▶ **Passage given**:
+ + + + +
Now, coming back to the magnet design, once the skeleton is ready, you need to start winding the copper wire around the central rod. The process, very crudely speaking, resembles something like this:

Now, an important point. Be careful of the diameter of the copper wire that you use for winding. This diameter will be referred to as the “winding wire diameter” or ‘wd’ and you will see how crucially its value would determine the “geometry of the coil”, i.e. the magnetic field : current conversion ratio (which is fixed for a given solenoid once the winding is complete). You can go ahead and choose commonly available copper wire gauges in the market, e.g. “SWG 17” which would mean a copper wire of ~ 1.4 mm “bare dia”. The “insulated dia” can be slightly more: this is because the wire will be coated with a typical layer of varnish. We will refer to the insulated dia as: “wd”. The bare dia will be referred to as: (λ*wd), where λ is called “Filling Fraction” or sometimes the “Space Factor”. It represents what fraction of the total wire volume is ‘conducting’, i.e. can effectively carry current. A question can arise: why do we need to use copper? Won’t any other material do? Actually, any good electrical conductor will do. Best choices are copper or aluminium since they are cheap and readily available. Copper is preferred to aluminium because of its higher electrical conductivity. Resistance of the coil would depend on this and so would the peak current that can be pushed by a given discharging circuit. We would discuss the discharging circuit when we finish discussing the Magnet Coil. Refer to the resistivity of the coil material (e.g.- copper) to be “ρ(T)”. As you can see, it depends on the temperature of the coil. Sometimes the entire magnet can be immersed in some cryogen, say, Liquid Nitrogen. This reduces the resistivity and thus the coil resistance by a factor of 8! This enables us to push more current still.
+ + + + +
▶ **Problems to solve**:
1. Decide whether each statement agrees with the coil-winding passage, answering yes or no and quoting the words from the passage that settle it: (a) aluminium is preferred to copper for the winding; (b) the insulated diameter of the wire is called "wd"; (c) immersing the magnet in liquid nitrogen cuts the coil resistance by a factor of 8.
2. Write the next part of the coil-winding passage, starting after its final sentence.
The data that follow have no connection to the coil-winding passage.

▶ **Collected material**:
+ + + + +
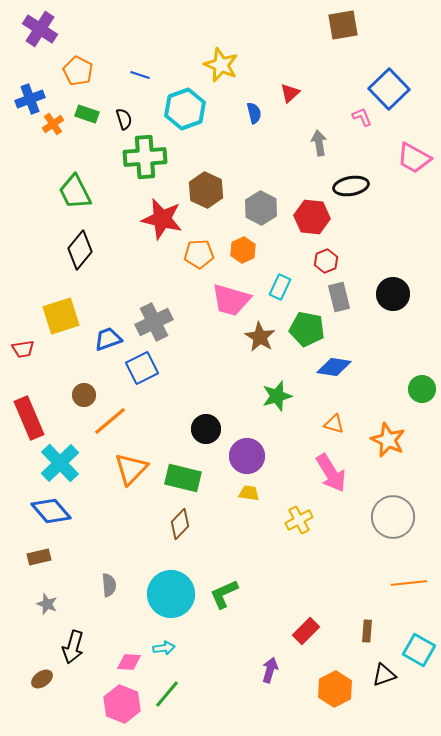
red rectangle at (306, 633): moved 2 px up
+ + + + +
▶ **Responses by task**:
1.
(a) No: "Copper is preferred to aluminium because of its higher electrical conductivity."
(b) Yes: "We will refer to the insulated dia as: “wd”."
(c) Yes: "This reduces the resistivity and thus the coil resistance by a factor of 8!"

2.
Coming back, one piece of suggestion would be: to never wind your coil with a wire which is bare/ not-insulated: current will short through the adjacent loops of the inductor rather than flowing directly through each of them. However, for people who know what inductors are this is obvious! While winding the coil you wind the wire loops tightly – placing each loop adjacent to its neighboring loop – going on winding from the end of one disc to another, all along the length ‘2b’. So number of turns will be: (2b/wd). Now after winding the first “layer” you can similarly wind the second by placing it on top of the first, and thus onwards the third layer by placing it on top of the second. This is what is generally referred to as a “multilayer winding”. So the total number of turns, taking into account all the layers, will be: “# of layers” * “# of turns per layer = (2b/wd)”. Take the total number of turns to be “N”. So after coil winding is complete, it would look somewhat like this:
Now, since the winding would have a tendency of coming off owing to its stored elastic (potential) energy, you may put some Araldite and Mseal to hold the coil in place. Then slip the central rod out after the glue has dried completely. Just as ‘a1’ can be called the “inner coil radius”, ‘a2’ can be called the “outer coil radius”; ‘a2’ = a1 + (“# of layers in the winding” * ‘wd’). One more step is essential for completing the construction of the Magnet Coil. Now,any conductor carrying a high current and placed in a high magnetic field will undergo “mechanical vibrations” due to “Lorentz forces”. These vibrations, unless dampened out, can cause unnecessary trouble to your sample, sitting deep inside the bore of the magnet. A standard way to minimize this is to use sturdy bolts that can now be slipped through the extra holes on the 2 discs. Later you can go ahead to “clamp” the entire magnet to some heavy mechanical support by using these bolts and some nuts.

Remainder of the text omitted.